Tuesday, March 4, 2014
Chapter 8
This chapter was interesting for me because it really tied in what my government class was recently talking about in our elections unit. The sad reality is that politics is a game and their is definitely a winning strategy; often that strategy is giving some form of payment to a group that will sway your campaign. Kathryn mentioned a key example of this. Often we here politicians talk about their campaigning in Iowa and what they should've done or said there. I never truly understood this until reading this chapter. Politicians "let the tail wag the dog" and it works. Who really truly cares about supporting the mohair market anyway? I sure don't, but I can see how our next presidential candidates would. It's almost disturbing to learn how, dare I say, corrupted, the political game has become. The same politicians who support "go green" regulations may very well be supporting a tax subside for corn farmers, who then produce ethanol and weaken our ozone.
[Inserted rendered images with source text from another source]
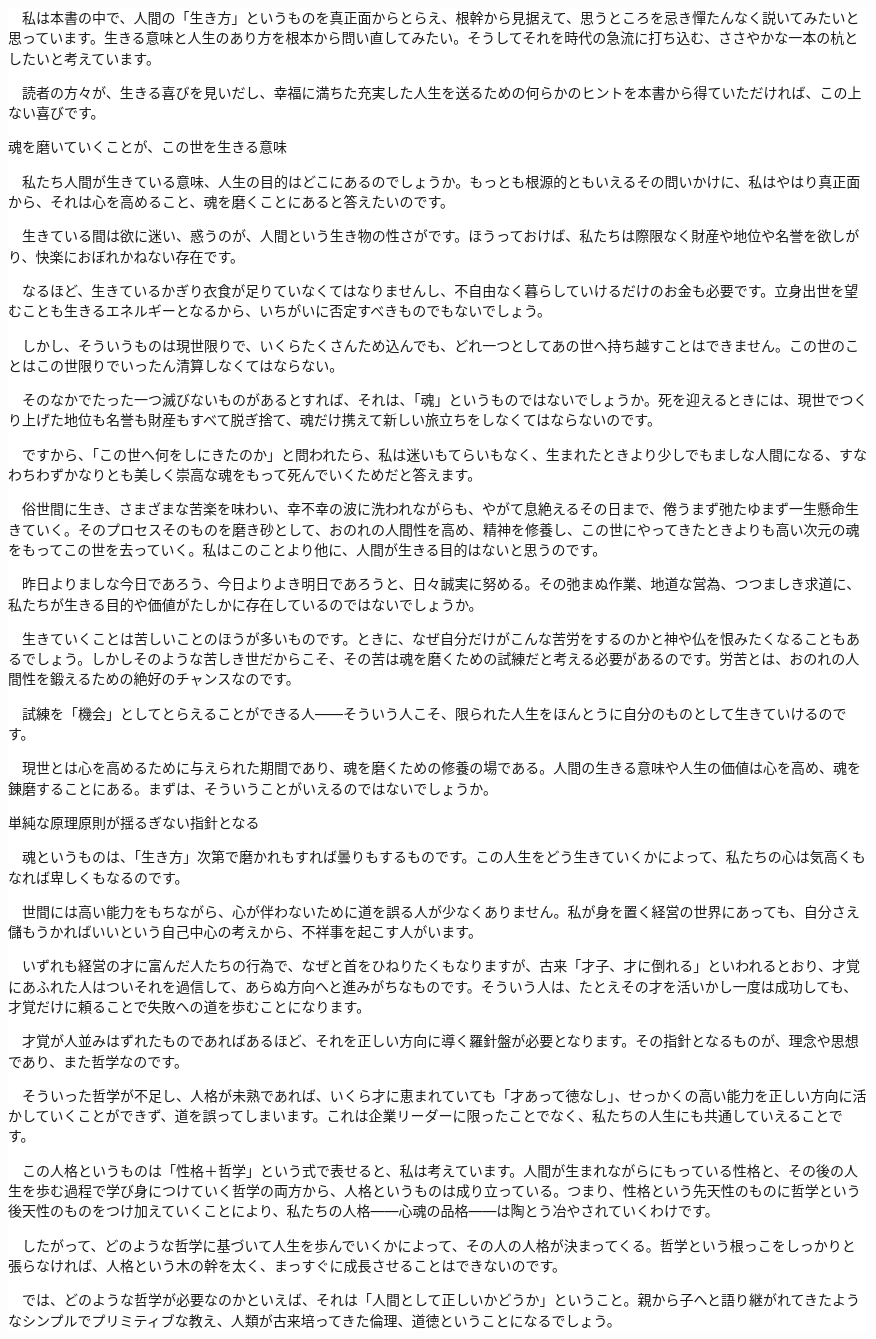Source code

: 　私は本書の中で、人間の「生き方」というものを真正面からとらえ、根幹から見据えて、思うところを忌き憚たんなく説いてみたいと思っています。生きる意味と人生のあり方を根本から問い直してみたい。そうしてそれを時代の急流に打ち込む、ささやかな一本の杭としたいと考えています。

　読者の方々が、生きる喜びを見いだし、幸福に満ちた充実した人生を送るための何らかのヒントを本書から得ていただければ、この上ない喜びです。





魂を磨いていくことが、この世を生きる意味




　私たち人間が生きている意味、人生の目的はどこにあるのでしょうか。もっとも根源的ともいえるその問いかけに、私はやはり真正面から、それは心を高めること、魂を磨くことにあると答えたいのです。

　生きている間は欲に迷い、惑うのが、人間という生き物の性さがです。ほうっておけば、私たちは際限なく財産や地位や名誉を欲しがり、快楽におぼれかねない存在です。

　なるほど、生きているかぎり衣食が足りていなくてはなりませんし、不自由なく暮らしていけるだけのお金も必要です。立身出世を望むことも生きるエネルギーとなるから、いちがいに否定すべきものでもないでしょう。

　しかし、そういうものは現世限りで、いくらたくさんため込んでも、どれ一つとしてあの世へ持ち越すことはできません。この世のことはこの世限りでいったん清算しなくてはならない。

　そのなかでたった一つ滅びないものがあるとすれば、それは、「魂」というものではないでしょうか。死を迎えるときには、現世でつくり上げた地位も名誉も財産もすべて脱ぎ捨て、魂だけ携えて新しい旅立ちをしなくてはならないのです。

　ですから、「この世へ何をしにきたのか」と問われたら、私は迷いもてらいもなく、生まれたときより少しでもましな人間になる、すなわちわずかなりとも美しく崇高な魂をもって死んでいくためだと答えます。

　俗世間に生き、さまざまな苦楽を味わい、幸不幸の波に洗われながらも、やがて息絶えるその日まで、倦うまず弛たゆまず一生懸命生きていく。そのプロセスそのものを磨き砂として、おのれの人間性を高め、精神を修養し、この世にやってきたときよりも高い次元の魂をもってこの世を去っていく。私はこのことより他に、人間が生きる目的はないと思うのです。

　昨日よりましな今日であろう、今日よりよき明日であろうと、日々誠実に努める。その弛まぬ作業、地道な営為、つつましき求道に、私たちが生きる目的や価値がたしかに存在しているのではないでしょうか。

　生きていくことは苦しいことのほうが多いものです。ときに、なぜ自分だけがこんな苦労をするのかと神や仏を恨みたくなることもあるでしょう。しかしそのような苦しき世だからこそ、その苦は魂を磨くための試練だと考える必要があるのです。労苦とは、おのれの人間性を鍛えるための絶好のチャンスなのです。

　試練を「機会」としてとらえることができる人――そういう人こそ、限られた人生をほんとうに自分のものとして生きていけるのです。

　現世とは心を高めるために与えられた期間であり、魂を磨くための修養の場である。人間の生きる意味や人生の価値は心を高め、魂を錬磨することにある。まずは、そういうことがいえるのではないでしょうか。





単純な原理原則が揺るぎない指針となる




　魂というものは、「生き方」次第で磨かれもすれば曇りもするものです。この人生をどう生きていくかによって、私たちの心は気高くもなれば卑しくもなるのです。

　世間には高い能力をもちながら、心が伴わないために道を誤る人が少なくありません。私が身を置く経営の世界にあっても、自分さえ儲もうかればいいという自己中心の考えから、不祥事を起こす人がいます。

　いずれも経営の才に富んだ人たちの行為で、なぜと首をひねりたくもなりますが、古来「才子、才に倒れる」といわれるとおり、才覚にあふれた人はついそれを過信して、あらぬ方向へと進みがちなものです。そういう人は、たとえその才を活いかし一度は成功しても、才覚だけに頼ることで失敗への道を歩むことになります。

　才覚が人並みはずれたものであればあるほど、それを正しい方向に導く羅針盤が必要となります。その指針となるものが、理念や思想であり、また哲学なのです。

　そういった哲学が不足し、人格が未熟であれば、いくら才に恵まれていても「才あって徳なし」、せっかくの高い能力を正しい方向に活かしていくことができず、道を誤ってしまいます。これは企業リーダーに限ったことでなく、私たちの人生にも共通していえることです。

　この人格というものは「性格＋哲学」という式で表せると、私は考えています。人間が生まれながらにもっている性格と、その後の人生を歩む過程で学び身につけていく哲学の両方から、人格というものは成り立っている。つまり、性格という先天性のものに哲学という後天性のものをつけ加えていくことにより、私たちの人格――心魂の品格――は陶とう冶やされていくわけです。

　したがって、どのような哲学に基づいて人生を歩んでいくかによって、その人の人格が決まってくる。哲学という根っこをしっかりと張らなければ、人格という木の幹を太く、まっすぐに成長させることはできないのです。

　では、どのような哲学が必要なのかといえば、それは「人間として正しいかどうか」ということ。親から子へと語り継がれてきたようなシンプルでプリミティブな教え、人類が古来培ってきた倫理、道徳ということになるでしょう。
What scares me about our economic/political corruption is that we are in so deep and that's because the system is acceptable for most Americans. Most people don't think about the extra penny they hand over to an ethanol subside and they don't think about the future affects. People have a tendency to consider how they will be affected in this year and the next, rather than thinking about how their children and grandchildren will be affected in the decades to come. I often wonder what it would take to create a truly fair and just political environment and to be honest it just seems impossible.